METHODS: We systematically searched PubMed, Scopus and Cochrane Central for randomized controlled trials comparing these medications with placebo in adults with overweight or obesity. Outcomes included changes in percent body weight, absolute weight, waist circumference, BMI, patients achieving ≥ 5% to ≥ 20% weight loss, HDL-C and safety outcomes (AEs, serious AEs, gastrointestinal AEs and treatment discontinuation). Random-effects model and network meta-analysis methods were employed.
RESULTS: Twenty-five trials involving 12 interventions met the inclusion criteria. Tirzepatide 15 mg resulted in the greatest percent weight reduction (MD -17.97%), followed by CagriSema (MD -17.84%) and semaglutide 7.2 mg (MD -14.66%). At the ≥ 20% weight-loss threshold, CagriSema demonstrated marked superiority (RR 27.82), followed by tirzepatide 15 mg (RR 23.70). Gastrointestinal adverse events increased with all treatments (RR 1.33-1.91), and treatment discontinuation was highest with semaglutide 7.2 mg (RR 3.09). Serious adverse events remained comparable to placebo across all regimens.

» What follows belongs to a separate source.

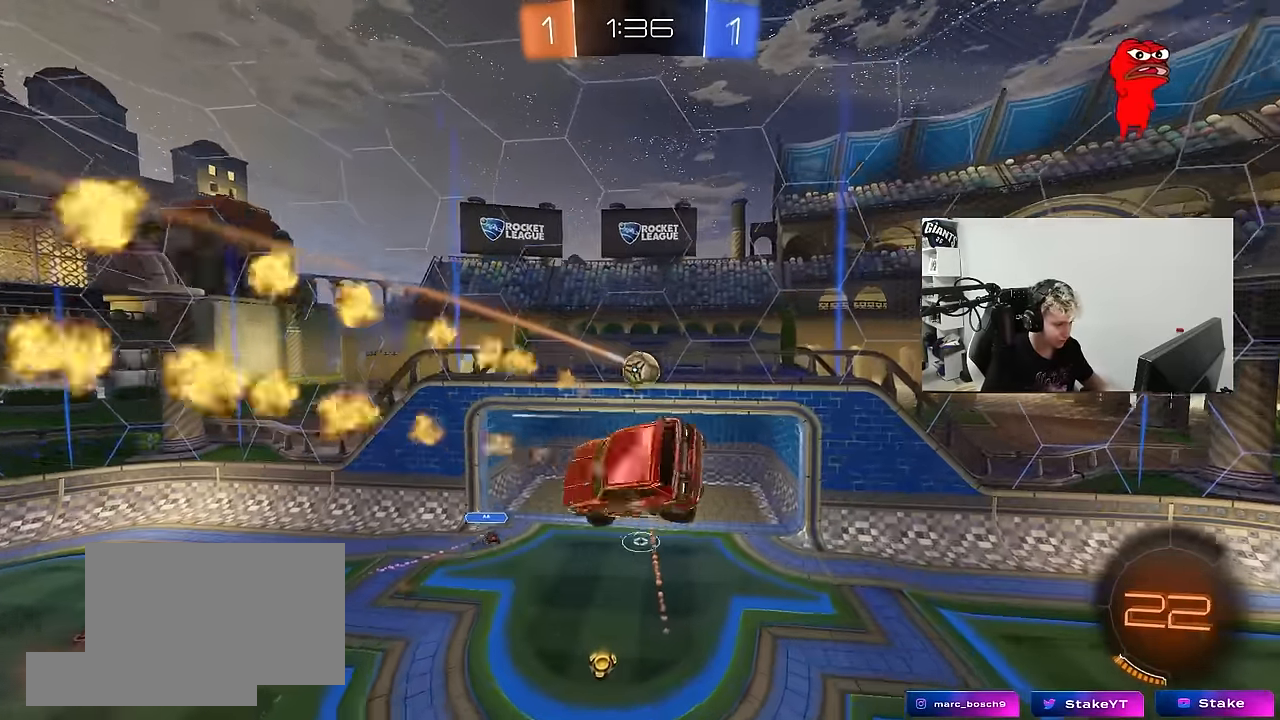
{"keys": ["d", "shift", "w"], "mouse": [], "mouse_move": "up", "events": [[17, "mouse_left", "up"], [50, "mouse_left", "down"], [50, "w", "down"], [200, "d", "down"], [283, "a", "up"], [283, "shift", "up"], [383, "shift", "down"], [483, "mouse_left", "up"]]}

CONCLUSION: Tirzepatide 15 mg and CagriSema achieve the greatest weight reduction, including ≥ 20% body weight loss. Gastrointestinal adverse events rise with treatment intensity, while serious adverse events remain comparable to placebo. These findings support dual-pathway and combination incretin therapies as preferred options for patients requiring substantial weight loss. Treatment selection should be individualized based on comorbidity burden, tolerability and weight loss goals, recognizing that ≥ 5% weight loss improves metabolic parameters while ≥ 10% is needed for meaningful comorbidity reduction. Future head-to-head trials are needed.